City elections cranking up with new year
Published 12:00 am Friday, January 7, 2005
[1/2/05] Bumper stickers are popping up across Vicksburg and at least one candidate has kicked off what he promises will be a big campaign all before the first name has been placed on ballots that won’t be cast for five months.
It’s that time of year again.
Vicksburg’s municipal primary election will be May 3, followed by the general election for three posts on June 7. Terms begin July 4 for mayor and two aldermen.
Area cities that will be holding elections on those same days include Rolling Fork, Anguilla, Cary, Utica and Mayersville.
The qualifying period when candidates can file paperwork to get on the ballot could begin as early as this week, or whenever forms are made available by the City Clerk’s Office. They are also available only from the Secretary of State’s Office.
Candidates seeking a party’s nomination have until March 4 to submit to the party a statement of intent to appear on the primary ballots. If none of the candidates gets a majority of votes for the nomination, the top two vote-getters move on to a runoff on May 17.
Warren County District 3 Supervisor Charles Selmon, 44, also president of the Board of Supervisors, has announced his candidacy for the Democratic nomination for mayor and his green and white bumper stickers have been showing up on vehicles for more than a month.
Selmon will face at least one challenger for the nomination Eric Rawlings, 42, who ran unsuccessfully in the primary four years ago against then-Mayor Robert Walker. Rawlings, too, has announced his candidacy.
Also to appear on the primary ballot, at least in the North Ward, will be two veteran politicians set to slug it out for the Democratic nomination.
Incumbent Alderman Gertrude Young, 49, has said she will seek her fourth, four-year term representing city residents in the North Ward. Most of that same area is represented by the Warren County supervisor from District 2, held for three terms by Michael Mayfield, who has said he will also seek the Democratic nomination for the city spot.
Both candidates handily won re-election in their previous races, Young won with 60 percent of the vote in 2001, and Mayfield won with 83 percent in 2003, but this year they will have to contend with new voters added to the North Ward since the last election.
About 1,000 voting-age residents were moved from the South Ward to the North Ward last year. Most are in the Marcus Bottom area and vote at the Vicksburg Junior High School precinct.
While those two primary races are shaping up, candidates who will run without party backing are also starting to line up to be on the ballot. Candidates who do not seek party nominations don’t appear on primary ballots and, to be on the general election ballot, must submit signatures of at least 50 registered voters to the City Clerk’s Office.
Among those who say they plan to seek office as an independent is incumbent Mayor Laurence Leyens.
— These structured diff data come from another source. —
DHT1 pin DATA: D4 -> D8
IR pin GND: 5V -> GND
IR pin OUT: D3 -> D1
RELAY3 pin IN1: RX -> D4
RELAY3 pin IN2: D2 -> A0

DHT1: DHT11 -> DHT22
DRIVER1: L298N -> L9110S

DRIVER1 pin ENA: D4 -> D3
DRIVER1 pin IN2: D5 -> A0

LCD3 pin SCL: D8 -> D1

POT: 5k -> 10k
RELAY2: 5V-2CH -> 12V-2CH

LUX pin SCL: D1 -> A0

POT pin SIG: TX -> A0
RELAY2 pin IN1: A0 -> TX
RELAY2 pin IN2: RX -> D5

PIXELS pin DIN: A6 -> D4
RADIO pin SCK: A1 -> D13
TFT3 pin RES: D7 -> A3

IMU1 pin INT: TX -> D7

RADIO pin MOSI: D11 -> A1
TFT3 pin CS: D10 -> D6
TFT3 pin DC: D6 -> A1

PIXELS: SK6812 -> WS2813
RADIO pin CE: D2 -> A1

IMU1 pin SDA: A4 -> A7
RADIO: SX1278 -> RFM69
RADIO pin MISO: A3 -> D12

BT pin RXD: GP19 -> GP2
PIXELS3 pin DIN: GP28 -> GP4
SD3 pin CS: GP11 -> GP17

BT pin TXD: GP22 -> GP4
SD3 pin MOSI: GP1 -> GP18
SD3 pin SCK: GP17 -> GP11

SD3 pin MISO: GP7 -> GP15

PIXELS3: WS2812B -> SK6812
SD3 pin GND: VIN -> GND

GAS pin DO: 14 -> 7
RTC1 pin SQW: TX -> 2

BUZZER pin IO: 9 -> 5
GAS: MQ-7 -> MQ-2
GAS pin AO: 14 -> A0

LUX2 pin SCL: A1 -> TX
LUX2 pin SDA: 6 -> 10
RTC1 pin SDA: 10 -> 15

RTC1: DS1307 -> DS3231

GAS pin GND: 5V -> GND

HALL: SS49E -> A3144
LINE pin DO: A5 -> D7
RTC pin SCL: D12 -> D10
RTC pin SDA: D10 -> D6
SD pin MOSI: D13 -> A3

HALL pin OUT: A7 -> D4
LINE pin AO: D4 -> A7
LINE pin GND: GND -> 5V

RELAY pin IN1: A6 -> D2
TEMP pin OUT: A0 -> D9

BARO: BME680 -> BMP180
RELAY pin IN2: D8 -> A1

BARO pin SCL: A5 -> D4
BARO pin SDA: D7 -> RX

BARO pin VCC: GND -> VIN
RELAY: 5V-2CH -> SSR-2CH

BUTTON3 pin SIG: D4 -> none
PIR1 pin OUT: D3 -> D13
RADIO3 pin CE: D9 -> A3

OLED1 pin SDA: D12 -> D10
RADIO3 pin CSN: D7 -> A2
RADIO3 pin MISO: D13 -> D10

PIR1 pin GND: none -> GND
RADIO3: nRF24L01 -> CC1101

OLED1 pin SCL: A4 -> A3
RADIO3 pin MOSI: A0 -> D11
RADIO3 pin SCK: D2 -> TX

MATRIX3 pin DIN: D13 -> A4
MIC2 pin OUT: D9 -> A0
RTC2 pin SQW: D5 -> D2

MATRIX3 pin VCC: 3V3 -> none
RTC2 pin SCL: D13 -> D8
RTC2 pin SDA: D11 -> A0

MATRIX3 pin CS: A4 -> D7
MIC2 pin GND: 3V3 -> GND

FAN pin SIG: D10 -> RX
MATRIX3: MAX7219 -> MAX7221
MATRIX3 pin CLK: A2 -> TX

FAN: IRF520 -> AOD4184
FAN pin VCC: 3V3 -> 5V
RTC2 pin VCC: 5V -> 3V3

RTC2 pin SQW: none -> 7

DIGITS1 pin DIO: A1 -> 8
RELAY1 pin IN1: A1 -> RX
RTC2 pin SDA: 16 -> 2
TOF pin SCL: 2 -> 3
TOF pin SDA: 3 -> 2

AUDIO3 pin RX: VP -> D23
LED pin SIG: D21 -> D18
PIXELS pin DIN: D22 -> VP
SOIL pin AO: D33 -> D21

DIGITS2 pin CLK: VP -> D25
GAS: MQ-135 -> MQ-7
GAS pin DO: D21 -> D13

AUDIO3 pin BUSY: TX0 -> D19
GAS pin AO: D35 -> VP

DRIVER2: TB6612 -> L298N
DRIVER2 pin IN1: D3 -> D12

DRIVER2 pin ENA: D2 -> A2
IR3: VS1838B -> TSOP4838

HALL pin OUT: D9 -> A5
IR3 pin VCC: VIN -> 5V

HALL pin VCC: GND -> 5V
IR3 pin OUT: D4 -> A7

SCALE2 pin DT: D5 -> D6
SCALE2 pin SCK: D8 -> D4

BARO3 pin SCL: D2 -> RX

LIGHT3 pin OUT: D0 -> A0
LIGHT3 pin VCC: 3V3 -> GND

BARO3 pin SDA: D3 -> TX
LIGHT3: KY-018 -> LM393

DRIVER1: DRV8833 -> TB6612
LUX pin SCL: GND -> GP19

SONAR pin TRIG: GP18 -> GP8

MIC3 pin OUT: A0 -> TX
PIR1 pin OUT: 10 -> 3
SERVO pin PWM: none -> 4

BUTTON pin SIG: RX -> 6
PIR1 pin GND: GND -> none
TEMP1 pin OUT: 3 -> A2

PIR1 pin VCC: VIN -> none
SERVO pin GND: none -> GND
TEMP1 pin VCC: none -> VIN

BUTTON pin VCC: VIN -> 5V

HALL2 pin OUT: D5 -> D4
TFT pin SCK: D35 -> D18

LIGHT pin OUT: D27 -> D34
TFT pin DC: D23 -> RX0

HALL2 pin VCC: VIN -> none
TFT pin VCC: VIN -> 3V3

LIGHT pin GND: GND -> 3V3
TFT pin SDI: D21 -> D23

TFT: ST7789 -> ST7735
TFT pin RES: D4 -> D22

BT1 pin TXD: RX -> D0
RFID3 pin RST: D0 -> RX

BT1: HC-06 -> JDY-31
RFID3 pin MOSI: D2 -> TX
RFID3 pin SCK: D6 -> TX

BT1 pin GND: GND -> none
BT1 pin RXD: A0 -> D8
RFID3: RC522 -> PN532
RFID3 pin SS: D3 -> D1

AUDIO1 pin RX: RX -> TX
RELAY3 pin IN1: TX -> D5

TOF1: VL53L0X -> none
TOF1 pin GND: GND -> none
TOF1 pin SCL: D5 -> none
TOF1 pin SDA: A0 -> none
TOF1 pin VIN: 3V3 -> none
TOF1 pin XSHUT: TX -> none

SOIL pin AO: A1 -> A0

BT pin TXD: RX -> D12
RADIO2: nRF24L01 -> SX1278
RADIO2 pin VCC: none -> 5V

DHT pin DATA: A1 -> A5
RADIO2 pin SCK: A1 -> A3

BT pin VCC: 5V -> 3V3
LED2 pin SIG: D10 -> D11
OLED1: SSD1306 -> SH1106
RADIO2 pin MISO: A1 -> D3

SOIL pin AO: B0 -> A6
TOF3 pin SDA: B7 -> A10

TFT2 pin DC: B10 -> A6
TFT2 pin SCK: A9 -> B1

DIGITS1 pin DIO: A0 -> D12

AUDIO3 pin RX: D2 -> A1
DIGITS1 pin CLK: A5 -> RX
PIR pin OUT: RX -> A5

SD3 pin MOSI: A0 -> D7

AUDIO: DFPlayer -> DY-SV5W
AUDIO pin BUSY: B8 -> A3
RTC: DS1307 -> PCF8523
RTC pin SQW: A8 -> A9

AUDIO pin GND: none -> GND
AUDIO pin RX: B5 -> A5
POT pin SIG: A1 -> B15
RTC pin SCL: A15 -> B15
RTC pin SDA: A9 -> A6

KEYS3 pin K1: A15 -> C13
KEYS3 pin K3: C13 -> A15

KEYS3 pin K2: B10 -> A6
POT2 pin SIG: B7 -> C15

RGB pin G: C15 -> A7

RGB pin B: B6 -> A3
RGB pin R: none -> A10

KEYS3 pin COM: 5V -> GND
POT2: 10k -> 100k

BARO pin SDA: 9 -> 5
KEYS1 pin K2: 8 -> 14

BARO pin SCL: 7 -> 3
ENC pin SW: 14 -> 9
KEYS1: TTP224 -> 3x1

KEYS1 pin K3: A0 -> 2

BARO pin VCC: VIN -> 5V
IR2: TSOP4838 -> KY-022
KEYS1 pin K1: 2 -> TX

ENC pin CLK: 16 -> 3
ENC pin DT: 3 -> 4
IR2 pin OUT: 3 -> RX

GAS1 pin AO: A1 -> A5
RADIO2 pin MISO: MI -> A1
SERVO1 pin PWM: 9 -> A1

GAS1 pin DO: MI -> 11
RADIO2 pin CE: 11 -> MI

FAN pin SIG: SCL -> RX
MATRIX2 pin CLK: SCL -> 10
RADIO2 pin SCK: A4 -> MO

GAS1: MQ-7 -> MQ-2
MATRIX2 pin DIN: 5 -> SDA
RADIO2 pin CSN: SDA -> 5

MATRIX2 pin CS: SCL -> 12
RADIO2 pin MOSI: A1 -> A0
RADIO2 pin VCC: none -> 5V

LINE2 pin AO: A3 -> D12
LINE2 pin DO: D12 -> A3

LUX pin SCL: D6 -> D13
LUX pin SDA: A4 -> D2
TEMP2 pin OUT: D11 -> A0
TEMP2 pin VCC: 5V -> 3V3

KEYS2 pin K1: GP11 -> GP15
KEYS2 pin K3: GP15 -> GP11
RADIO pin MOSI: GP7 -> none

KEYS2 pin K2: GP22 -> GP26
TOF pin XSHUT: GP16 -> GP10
Leyens, 40, won his first political office four years ago with 52 percent of the vote in a field of four candidates.
In that race, Leyens outspent all of his opponents 4-1. Leyens kicked off his new campaign months ago at a private fund-raiser.
If his second bid for office is successful, Leyens will have become the first mayor to win a second consecutive term in 15 years. The last was Walker who won a second term in 1989 after winning a special election in 1988.
Following 1989, Walker was defeated by Joe Loviza in 1993, then beat Loviza in 1997 and then lost to Leyens.
Four years ago, turnout may have been a factor in the outcome of the mayor’s race. It was down by about 700 voters from 1997 and down about 1,515 voters from 1993.
About half of the 17,603 registered voters turned out for the 2001 election.
Three other candidates for North Ward aldermen have also said they plan to run as independents: Tommie F. Rawlings, 41, brother of Eric Rawlings; Vickie Bailey, 36, director of the city’s Jackson Street Community Center; and Carl Yelverton, 58, a casino security guard.
So far, incumbent Alderman Sid Beauman, 57, is the only candidate who has announced plans to be in the South Ward race and the only Republican in the municipal elections. The Republican primary election will also be May 3.